It is hard not to feel a certain schadenfreude on reading that Meadville, Pennsylvania, once the zipper capital of America, where happy workers sang the company song, ‘Zipper Boots, Oh Zipper Boots!’, to the tune of ‘My Maryland!’, is no longer in business. Friedel describes a recent visit to Meadville in the wry, melancholic tone normally reserved for a pilgrimage to Leptis Magna, or Sodom. Why did he not also describe a visit to thriving Macon, Georgia, where a giant Japanese-backed ‘manufacturing facility’ produces several million zippers a day, and listen to the new company songs there? Who, some of us may wonder, is looking after the zipper needs of China? In a free market in Nanking a few years ago I saw rows of entrepreneurs at the kerbside operating forked devices for installing zips in trousers (a street tailor took a young woman’s inside leg measurement as I passed). No doubt high-capacity manufacturing facilities are now rendering this primitive, almost idyllic, scene obsolete. Zips for the loins of China. It sounds like a catchy book title but a depressing idea.
Surprisingly, Friedel laments that zippers can never be ‘the subject of intellectual discourse, the focus of anguished meditations on modern life’, for his whole book suggests otherwise. Leaving aside the zipper’s impact on sexuality, a natural subject for intellectual discourse, what is to stop anguished meditation on whether a whole century spent developing a superfluous gadget really represents a triumph for man’s unconquerable mind? Let the metaphysicians explain the link between the concept of zipping up the world and the Yoshida philosophy of the ‘cycle of goodness’ – summed up by the pious founder as ‘goodness will cycle back to us if we sow seeds of goodness and render goodness to others.’

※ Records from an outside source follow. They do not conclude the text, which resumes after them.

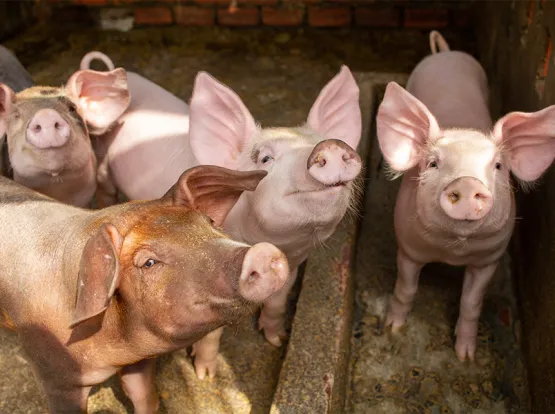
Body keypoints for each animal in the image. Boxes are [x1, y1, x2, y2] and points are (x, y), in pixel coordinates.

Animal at [0, 163, 286, 412]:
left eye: (210, 222)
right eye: (148, 263)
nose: (262, 252)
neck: (115, 350)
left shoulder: (139, 359)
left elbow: (144, 396)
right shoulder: (55, 374)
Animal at [79, 53, 364, 380]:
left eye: (324, 140)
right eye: (265, 158)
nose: (330, 146)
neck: (277, 243)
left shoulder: (292, 266)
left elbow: (277, 303)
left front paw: (276, 340)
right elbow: (212, 333)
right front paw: (205, 375)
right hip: (101, 158)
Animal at [376, 30, 555, 360]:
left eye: (497, 166)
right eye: (433, 163)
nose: (469, 183)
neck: (454, 251)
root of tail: (445, 53)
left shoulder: (489, 258)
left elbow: (472, 303)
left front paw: (466, 356)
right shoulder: (408, 248)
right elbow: (405, 288)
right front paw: (393, 329)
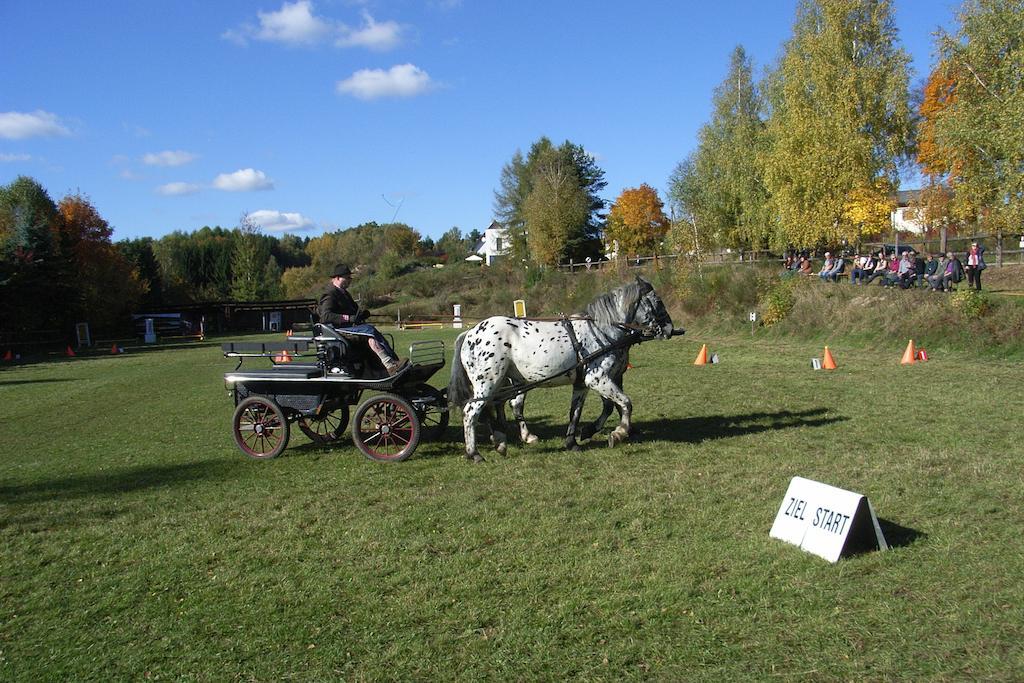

Friedel’s book could set off more discourse than he thinks. Those who see the zipper as the catalyst of a new industrial revolution may well wish to ask why the author has concentrated on the wearable zip and virtually ignored the industrial zip. One must turn to the Guinness Book of Records to find that a zipper 2074 feet long was made in Italy to cover an aquatic cable. This is a long hop from the tobacco pouch. In 1989 a zipper 9353 feet in length was wound round the centre of a Dutch town by Yoshida (Netherlands), but Guinness does not reveal its ultimate purpose. Are zippers extensively used, perhaps, by the sort of people who wrap landscapes in sheets of plastic? But no more quibbling. ‘The zipper’s story is a dandy,’ exults the author, and he is to be congratulated on unearthing so much of it. His publishers are not to be congratulated on printing the page headings vertically in the outer margins, with tiny illegible letters dribbling one below the other, the result resembling strips of zipper rescued from a mangle.